Dans le privé, les lanceurs d’alerte sont à la rue

Concrètement, le texte n’organise pas encore de véritable parcours d’alerte que les témoins de malversations pourraient suivre. « Dans le secteur privé les lanceurs d’alerte sont à la rue et risquent même la prison, s’insurge André Jacquemet, consultant pour le cabinet de compliance Global BPA. Il y a encore matière à travailler pour assurer leur protection ». Enfin, le secret des affaires pourrait être opposé au droit d’alerte car dénoncer des faits de corruption signifie dénoncer des montages financiers. Une directive sur le secret des affaires a été votée le 13 avril 2016 au Parlement européen.
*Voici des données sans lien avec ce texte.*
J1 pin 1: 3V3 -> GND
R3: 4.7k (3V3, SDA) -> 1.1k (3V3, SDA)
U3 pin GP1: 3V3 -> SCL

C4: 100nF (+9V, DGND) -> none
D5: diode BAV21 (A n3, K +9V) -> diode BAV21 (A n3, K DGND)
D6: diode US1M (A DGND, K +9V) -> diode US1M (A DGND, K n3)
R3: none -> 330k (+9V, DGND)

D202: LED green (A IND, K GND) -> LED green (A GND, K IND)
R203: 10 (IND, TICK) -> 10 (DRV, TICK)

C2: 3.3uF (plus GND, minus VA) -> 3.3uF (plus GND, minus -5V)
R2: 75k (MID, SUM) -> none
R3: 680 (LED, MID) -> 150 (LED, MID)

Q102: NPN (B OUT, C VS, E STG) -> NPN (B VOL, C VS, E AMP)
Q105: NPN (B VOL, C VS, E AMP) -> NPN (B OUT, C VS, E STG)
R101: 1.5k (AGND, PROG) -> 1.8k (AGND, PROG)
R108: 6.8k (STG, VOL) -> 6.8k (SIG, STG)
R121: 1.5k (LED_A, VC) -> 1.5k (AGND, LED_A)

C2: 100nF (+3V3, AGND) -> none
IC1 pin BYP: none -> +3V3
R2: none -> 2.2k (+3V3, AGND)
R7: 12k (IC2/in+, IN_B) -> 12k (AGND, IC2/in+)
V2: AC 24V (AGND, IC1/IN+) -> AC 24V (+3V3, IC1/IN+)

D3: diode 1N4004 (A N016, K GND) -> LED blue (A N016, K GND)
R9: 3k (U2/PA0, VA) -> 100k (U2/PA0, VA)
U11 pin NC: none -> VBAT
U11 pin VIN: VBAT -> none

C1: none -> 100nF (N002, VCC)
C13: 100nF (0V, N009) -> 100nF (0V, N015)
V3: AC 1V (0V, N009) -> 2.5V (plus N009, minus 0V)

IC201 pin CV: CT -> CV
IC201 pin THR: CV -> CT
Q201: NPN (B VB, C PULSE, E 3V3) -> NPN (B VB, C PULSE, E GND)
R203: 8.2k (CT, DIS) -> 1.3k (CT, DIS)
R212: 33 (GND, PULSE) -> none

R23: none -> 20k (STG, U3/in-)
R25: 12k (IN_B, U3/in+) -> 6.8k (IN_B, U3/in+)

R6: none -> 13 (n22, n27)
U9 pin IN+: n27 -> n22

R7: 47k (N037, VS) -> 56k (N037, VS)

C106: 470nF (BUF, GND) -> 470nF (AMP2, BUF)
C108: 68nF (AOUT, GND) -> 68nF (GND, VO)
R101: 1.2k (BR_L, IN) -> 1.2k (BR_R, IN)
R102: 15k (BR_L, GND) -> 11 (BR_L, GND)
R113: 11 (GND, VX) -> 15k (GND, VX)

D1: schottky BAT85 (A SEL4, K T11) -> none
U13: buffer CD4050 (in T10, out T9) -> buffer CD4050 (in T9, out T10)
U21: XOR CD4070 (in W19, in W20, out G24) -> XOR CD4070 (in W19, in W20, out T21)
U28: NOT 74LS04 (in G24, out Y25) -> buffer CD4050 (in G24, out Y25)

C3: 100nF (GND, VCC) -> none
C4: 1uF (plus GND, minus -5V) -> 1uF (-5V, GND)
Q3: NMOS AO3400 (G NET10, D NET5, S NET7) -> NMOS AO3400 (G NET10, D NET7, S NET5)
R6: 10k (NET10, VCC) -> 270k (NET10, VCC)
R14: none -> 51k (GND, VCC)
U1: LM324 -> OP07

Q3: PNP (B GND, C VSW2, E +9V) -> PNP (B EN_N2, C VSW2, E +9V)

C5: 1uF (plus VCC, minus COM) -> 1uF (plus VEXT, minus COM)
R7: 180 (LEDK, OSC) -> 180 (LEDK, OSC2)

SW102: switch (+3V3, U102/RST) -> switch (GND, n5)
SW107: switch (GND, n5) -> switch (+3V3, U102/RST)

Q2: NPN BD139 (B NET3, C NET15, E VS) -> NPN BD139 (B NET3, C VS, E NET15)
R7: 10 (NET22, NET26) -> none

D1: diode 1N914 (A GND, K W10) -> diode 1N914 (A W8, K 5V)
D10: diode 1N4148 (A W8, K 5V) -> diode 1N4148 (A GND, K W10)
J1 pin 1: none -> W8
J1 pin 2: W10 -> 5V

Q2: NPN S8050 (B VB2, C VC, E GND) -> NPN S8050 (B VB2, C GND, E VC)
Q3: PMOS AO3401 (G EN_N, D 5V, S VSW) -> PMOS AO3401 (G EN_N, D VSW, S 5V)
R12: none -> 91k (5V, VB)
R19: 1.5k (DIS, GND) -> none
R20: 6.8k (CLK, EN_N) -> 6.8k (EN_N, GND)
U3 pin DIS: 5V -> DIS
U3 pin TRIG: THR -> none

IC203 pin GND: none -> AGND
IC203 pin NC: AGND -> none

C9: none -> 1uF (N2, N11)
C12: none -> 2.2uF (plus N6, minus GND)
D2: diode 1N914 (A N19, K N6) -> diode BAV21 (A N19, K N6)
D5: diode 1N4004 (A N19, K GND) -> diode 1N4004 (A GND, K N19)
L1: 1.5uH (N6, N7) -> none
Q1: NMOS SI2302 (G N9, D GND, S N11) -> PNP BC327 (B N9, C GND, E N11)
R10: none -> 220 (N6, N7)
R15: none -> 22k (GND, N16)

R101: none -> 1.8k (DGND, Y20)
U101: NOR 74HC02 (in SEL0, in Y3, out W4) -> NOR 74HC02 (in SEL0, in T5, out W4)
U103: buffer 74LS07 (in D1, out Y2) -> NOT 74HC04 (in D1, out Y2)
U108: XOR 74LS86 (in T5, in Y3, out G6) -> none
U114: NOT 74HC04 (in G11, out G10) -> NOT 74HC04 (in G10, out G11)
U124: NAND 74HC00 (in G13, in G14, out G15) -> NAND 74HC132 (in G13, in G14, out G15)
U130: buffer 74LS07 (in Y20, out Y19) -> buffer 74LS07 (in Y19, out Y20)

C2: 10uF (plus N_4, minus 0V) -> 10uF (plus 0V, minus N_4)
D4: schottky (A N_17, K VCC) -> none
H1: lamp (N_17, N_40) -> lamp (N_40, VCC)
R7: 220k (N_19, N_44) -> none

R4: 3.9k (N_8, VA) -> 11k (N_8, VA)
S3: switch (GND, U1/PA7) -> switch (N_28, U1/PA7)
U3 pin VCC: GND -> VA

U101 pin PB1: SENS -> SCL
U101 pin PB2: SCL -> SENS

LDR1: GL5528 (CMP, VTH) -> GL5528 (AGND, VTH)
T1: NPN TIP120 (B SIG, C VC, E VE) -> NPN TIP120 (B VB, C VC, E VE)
Quels arbitrages législatifs puis judiciaires seront effectués en France ?

Tout pourra encore évoluer en mai 2016 : le projet de loi devrait être complété par un statut homogène du lanceur d’alerte, quel que soit son domaine d’intervention : corruption, fraude fiscale, abus de marché, renseignement… L’onde de choc des Panama papers devrait motiver les parlementaires à améliorer le texte, encouragés par Michel Sapin qui ne pouvait que déclarer sur le plateau de France 2 dans l’émission Cash Investigation du 5 avril : « Si les députés veulent renforcer la protection des lanceurs d’alerte, ils ont le devoir de le faire. » Un devoir auquel le gouvernement ne s’estime manifestement pas tenu.